After I fired up my computer and settled into my desk, I opened the Globe and was reminded again why biking is the best way to get around Boston: Booming Kendall Square has vastly increased its office space over the past few years, while actually cutting car traffic. Yes, you read that right. Here’s the Globe‘s Eric Moskowitz:

­”Despite the rapid expansion in and around Kendall Square in the last ­decade — the neighborhood absorbed a 40 percent increase in commercial and institutional space, adding 4.6 million square feet of development — automobile traffic actually dropped on major streets, with vehicle counts falling as much as 14 percent.

Although more commuters are churning in and out of Kendall each day, many more than ever are going by T, bike, car pool, or foot.”

How’d they do it? By encouraging people to bike and take public transit. Back in 1998, Cambridge passed a serious parking and traffic ordinance requiring employers to make smart commuting subsidies. Workers receive a monthly stipend (the Globe gives examples of companies offering $100 to $125) that they’re allowed to put that toward parking or just buy a T pass, and keep what’s leftover. Or, if they bike or walk, they can keep the entire stipend. Do that year round and you’re looking at a pretty sizable bonus for being healthy: $1,200 to $1,500.

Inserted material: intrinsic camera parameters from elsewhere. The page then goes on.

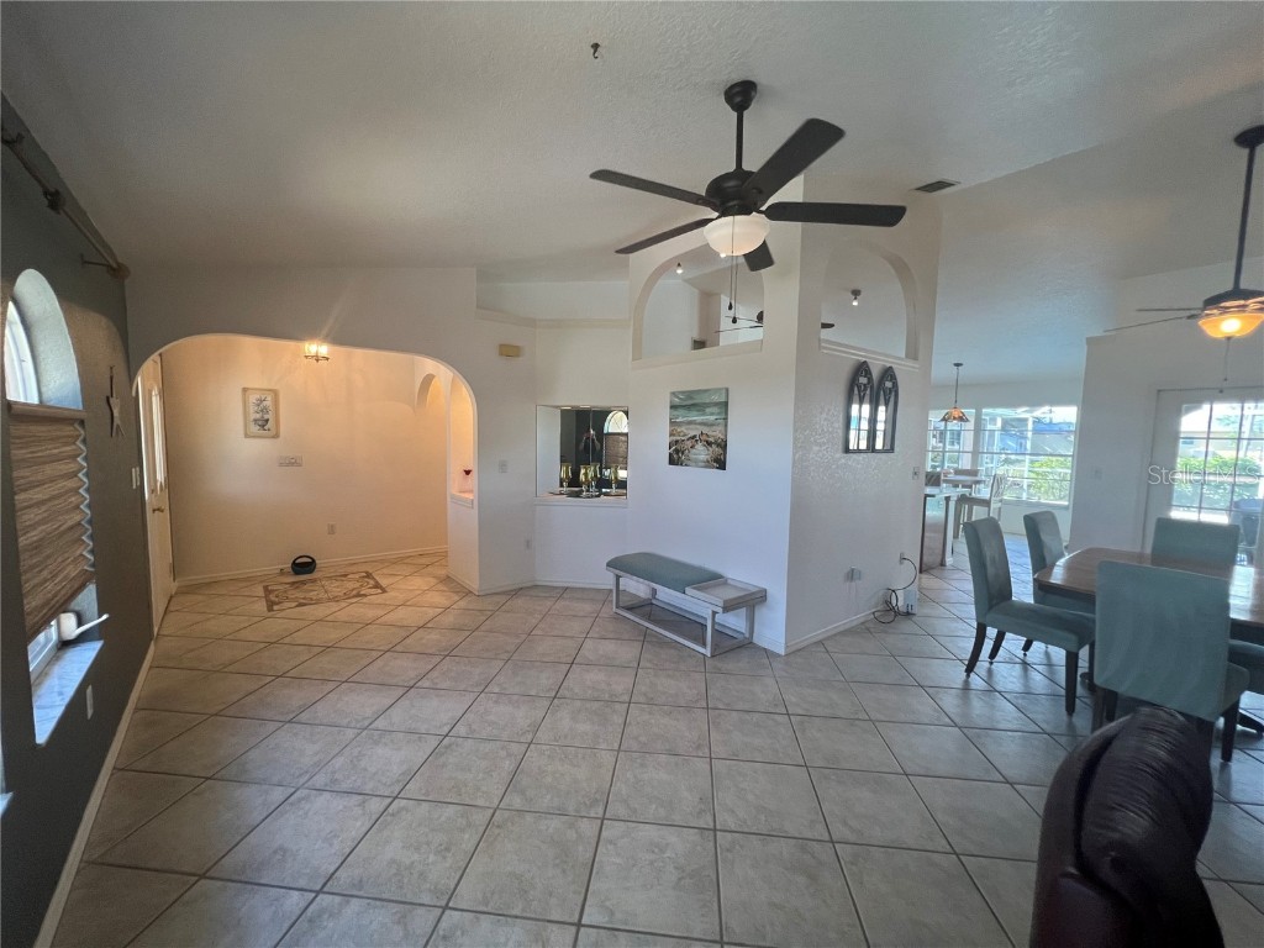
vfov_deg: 89.9
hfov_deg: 106.2
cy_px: 474
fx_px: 475
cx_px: 632
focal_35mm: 13
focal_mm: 1.57
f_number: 1.8
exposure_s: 1/120
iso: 200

The benefits of policies like this are so far beyond obvious, it’s baffling that every city hasn’t adopted them. Some people will always need to drive — that’s totally fine. But by providing a real economic incentive for workers to take public transit or to bike or walk, everyone wins. Bikers and walkers get a bit of extra cash and exercise, public transit is being put to good use, and drivers can actually get to work faster.